# Privacy pine trees, which kind?



## gante (Jan 17, 2008)

Hi all, 

I have been thinking about installing a row of pine trees in the front of my house to hide part of the chain link fence and provide a bit more privacy to my back yard. I am not sure what kind I need or what their name is. I know I don't want them to grow to big. I would like them to remain fairly slim and easy to maintain. These trees would be facing the street, so I don't want them to grow so big that they will cause problems with the neighbors. Is there any pine trees that will remain no larger than 14 feet?


----------



## Michblaze02 (Mar 18, 2009)

http://www.fast-growing-trees.com/ThujaGiant1.htm These look like the ones that are already at our house.
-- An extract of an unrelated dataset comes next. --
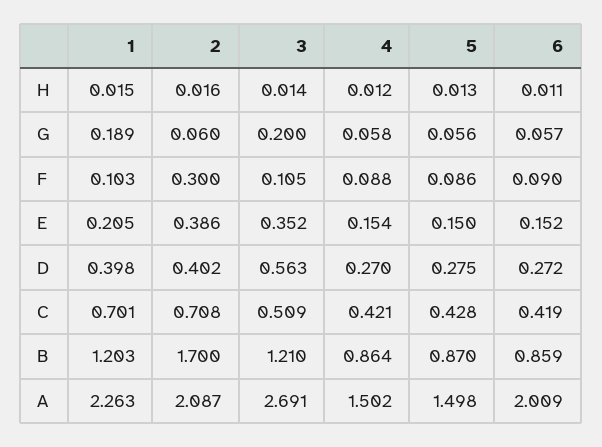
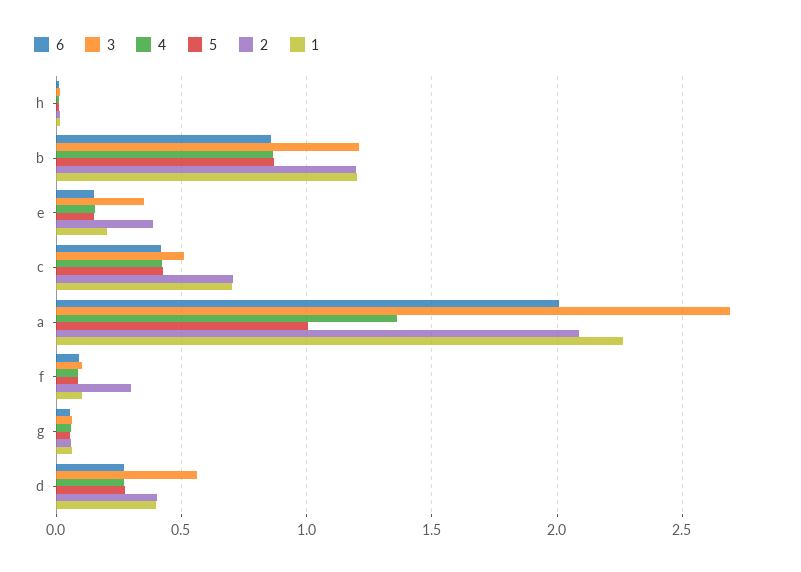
1, G: 0.189 -> 0.05
3, G: 0.2 -> 0.05
2, B: 1.7 -> 1.2
4, A: 1.502 -> 1.35
5, A: 1.498 -> 1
Look like these can reach 20ft though, not sure if that would be too big for ya.


----------



## white29 (Sep 18, 2007)

This is my post in the thread titled"Looking for some fast growing trees" .Same applies here.
Join Date: Sep 2007
Location: Upstate,NY
Posts: 98 










I think you'd be hard pressed to beat ***** Arborvitae(Thuja Occidentalis) for what you are trying to do. I had 20 on my lot line and just planted an additional 10. Hardy,fast growing,fairly inexpensive,attractive evergreen foliage and other than planting properly and starting them off with some good organic slow release fertilizer( Milorganite) -NO maintenance. I planted first 20 I mentioned in 1989,5 feet apart.The tallest are now 20 feet tall and they completely block out the house on the other side from them.I have not had one bit of problem with them. Check em' out.


----------



## white29 (Sep 18, 2007)

The Thuja "Green Giant" arborvitae that michblazeo2 gave the link to are very similar but grow really fast and may get too big for you.


----------



## 47_47 (Sep 11, 2007)

white29 said:


> I think you'd be hard pressed to beat ***** Arborvitae(Thuja Occidentalis) for what you are trying to do. I had 20 on my lot line and just planted an additional 10. Hardy,fast growing,fairly inexpensive,attractive evergreen foliage and other than planting properly and starting them off with some good organic slow release fertilizer( Milorganite) -NO maintenance. I planted first 20 I mentioned in 1989,5 feet apart.The tallest are now 20 feet tall and they completely block out the house on the other side from them.I have not had one bit of problem with them. Check em' out.


Do deer like these?

Added: How tall and wide are they supposed to get?


----------



## white29 (Sep 18, 2007)

Good question on the deer. *****'s are supposed to be "deer resistant" and mine have not been bothered at all though I'm in deer country. However,the 10 that I just planted are further to the back of my lawn area(I've got five acres, two mowed) and closer to were the deer are. I bought some spray that's supposed to keep them away,we'll see. As far as size goes,I planted the first twenty in 1989. They were about two-three feet tall.The tallest ones are about twenty feet tall.They were planted five feet apart and are completely grown together so they look like one now.They are really good looking shrubs and require NO maintenance.


----------



## white29 (Sep 18, 2007)

http://www.musserforests.com/ - See them here under Arborvitae.


----------



## 47_47 (Sep 11, 2007)

white29 said:


> I've got five acres, two mowed


Me too. I've got a few arborvitae near the house and use deer away and they've not been eaten. I'm just looking for some more ideas or the wife will :whistling2:

Sorry to the op.


----------



## Dugger52 (Mar 26, 2009)

*Where do you live?*

As noted Thuja does not like the south. There would be other options


----------



## white29 (Sep 18, 2007)

I looked over the thread and didn't see the south mentioned.? I wouldn't doubt that Thuja might not do well in Dixie considering that they seem to thrive in our colder temps. However,and unfortunately for people like me,it gets pretty hot and humid up here near Lake Ontario too. BTW,I'm using a product called *Liquid Fence *to keep the deer away, It's supposed to be good stuff,I'll let you know.


----------



## Scuba_Dave (Jan 16, 2009)

gante said:


> Hi all,
> 
> I have been thinking about installing a row of pine trees in the front of my house to hide part of the chain link fence and provide a bit more privacy to my back yard. I am not sure what kind I need or what their name is. I know I don't want them to grow to big. I would like them to remain fairly slim and easy to maintain. These trees would be facing the street, so I don't want them to grow so big that they will cause problems with the neighbors. Is there any pine trees that will remain no larger than 14 feet?


WHERE are you located???


----------



## Dugger52 (Mar 26, 2009)

Scuba-
You need to yell louder. He didn't hear you!!!:laughing:


----------